CACHEABLE DATA IS DATA THAT'S SAFE TO SHARE
If a fetch's response is keyed on a user, session, or any other request-scoped value, set cache: 'no-store'. Don't trust your future self to remember which fetches included tokens.
Under-caching static data
The opposite mistake. Your home page does five fetches with default settings. The default in Next 15+ is cache: 'no-store'. Now your edge function runs five times per request. Add revalidate or force-cache explicitly, or wrap the helper in unstable_cache().
DAG cycles
Easy to write by accident: profile depends on preferences, preferences include a default profile key, someone wires it backward. The resolver should detect cycles and throw at build/test time, not in production. Add a unit test that resolves your real dashboard graph against stub fetches — it'll catch cycles before deploy.
Cache invalidation cascades
A user updates their profile. Now their preferences page (which embeds their name), their dashboard, their settings, and any rendered notifications referencing them are all stale. With revalidateTag() you can invalidate by tag — but the cascade should be modeled the same way the DAG is. If profile invalidates, anything that fetched profile data should invalidate too.
export const tags = {
profile: (userId: string) => [`profile:${userId}`],
// Downstream caches carry all upstream tags.
// Busting 'profile:userId' also busts preferences, dashboard, etc.

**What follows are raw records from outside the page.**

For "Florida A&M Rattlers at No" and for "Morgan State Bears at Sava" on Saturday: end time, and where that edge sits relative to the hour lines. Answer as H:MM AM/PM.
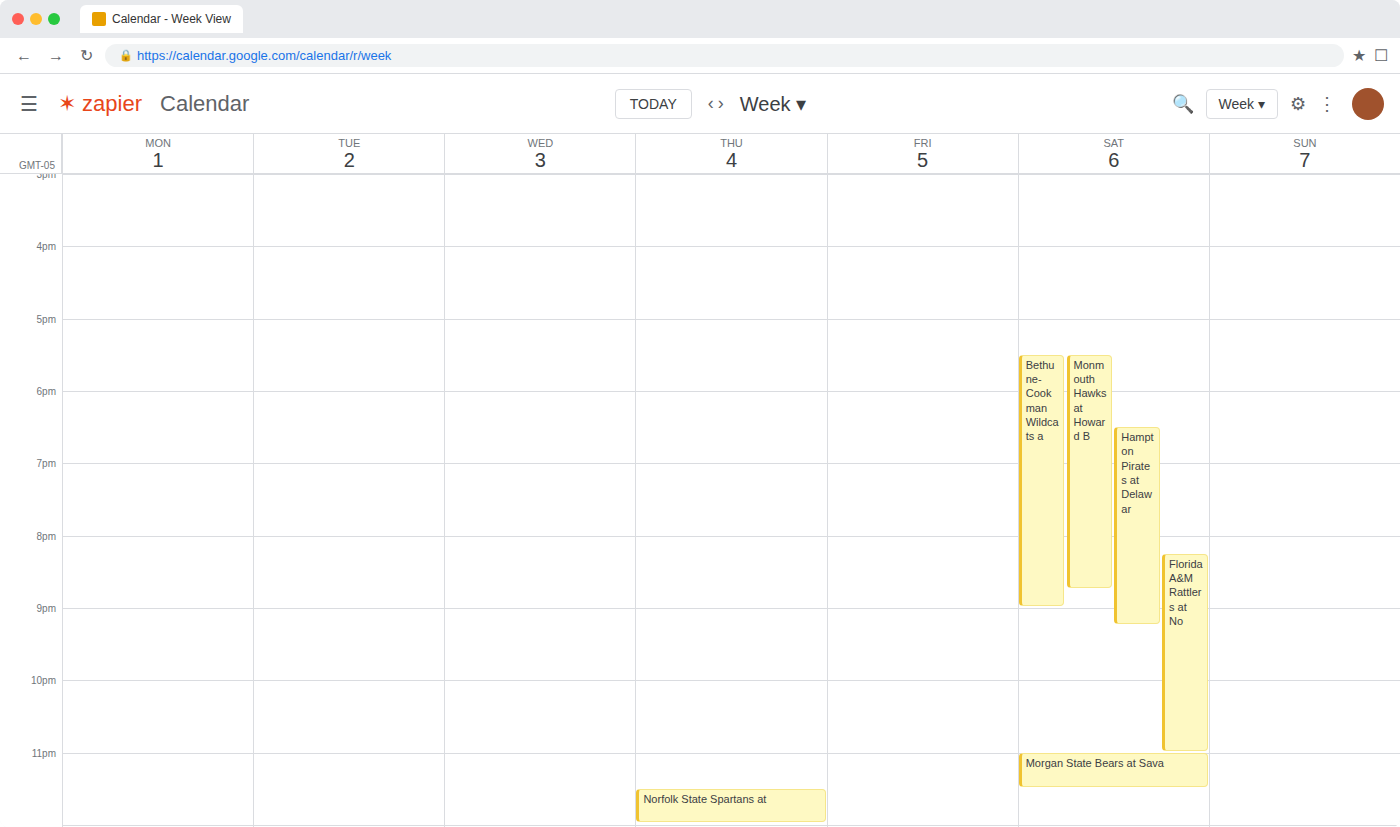
"Florida A&M Rattlers at No": 11:00 PM, exactly on the 11 PM line. "Morgan State Bears at Sava": 11:30 PM, halfway between the 11 PM and 12 AM lines."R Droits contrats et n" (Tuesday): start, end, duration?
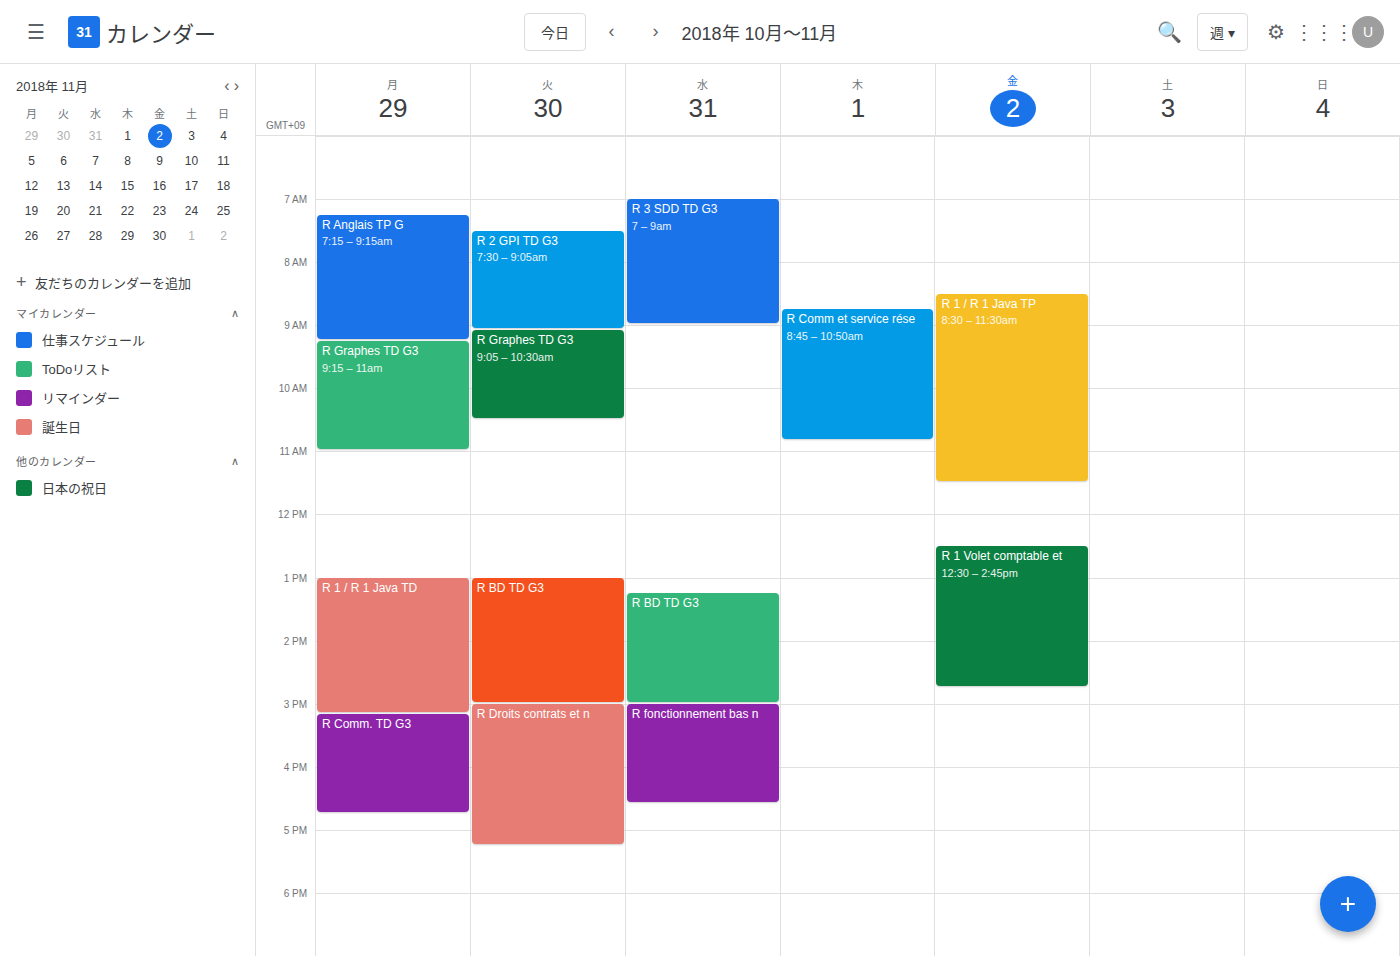
3:00 PM to 5:15 PM, 2 hours 15 minutesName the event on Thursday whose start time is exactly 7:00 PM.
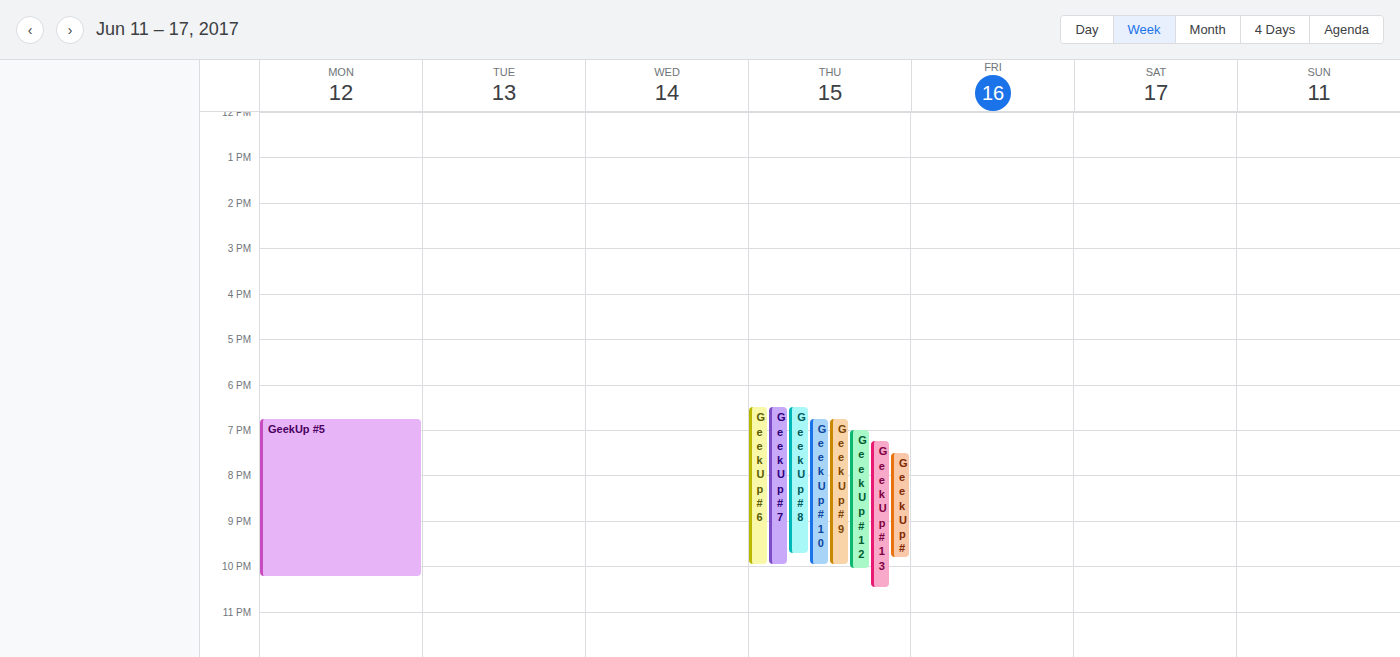
"GeekUp #12"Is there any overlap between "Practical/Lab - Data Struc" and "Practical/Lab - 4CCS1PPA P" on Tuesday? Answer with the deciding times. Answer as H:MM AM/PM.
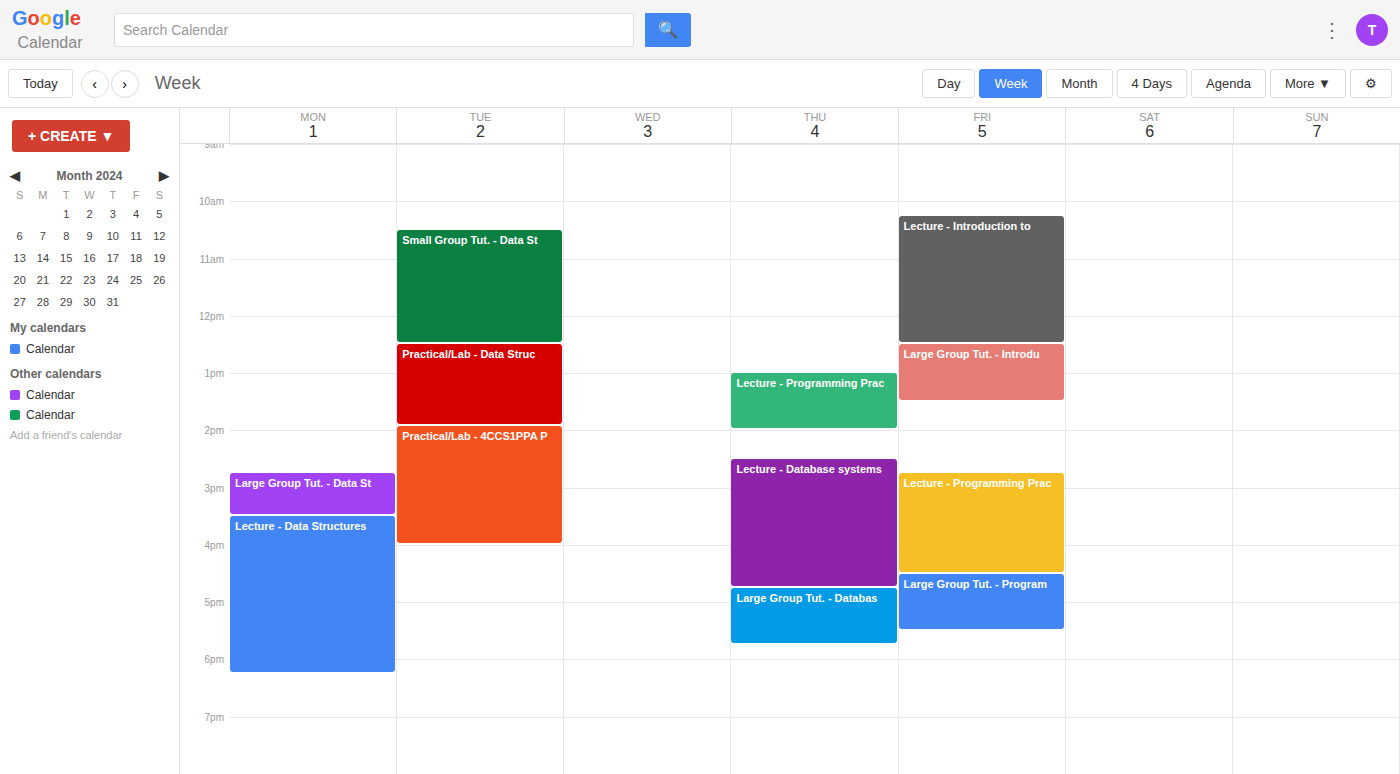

preferences: (userId: string) => [
`preferences:${userId}`,
...tags.profile(userId), // inherit profile tags — cascades on profile invalidation
],
dashboard: (userId: string) => [
`dashboard:${userId}`,
...tags.profile(userId),
...tags.preferences(userId),
],
}
// On mutation:
import { revalidateTag } from 'next/cache'
export async function updateProfile(
userId: string,
updates: ProfileUpdate,
) {
await api.updateProfile(userId, updates)
for (const tag of tags.profile(userId)) {
revalidateTag(tag)
}
}The tag dependencies mirror the DAG. When something at the root mutates, every downstream cache entry busts.
Recap
Three principles drove every decision above:
- Different pages need different rendering strategies. A home page and a dashboard are not the same problem. Pick by traffic and personalization.
- Model API dependencies as a DAG before writing aggregation code. The graph reveals which calls can run in parallel and which can't.
- Co-locate the BFF with Next.js until a second client shows up. Splitting is real engineering work; do it when you have a reason.
Most performance complaints I've heard about Next.js trace back to a missing one of these three. The framework is rarely the bottleneck. The architecture around it is.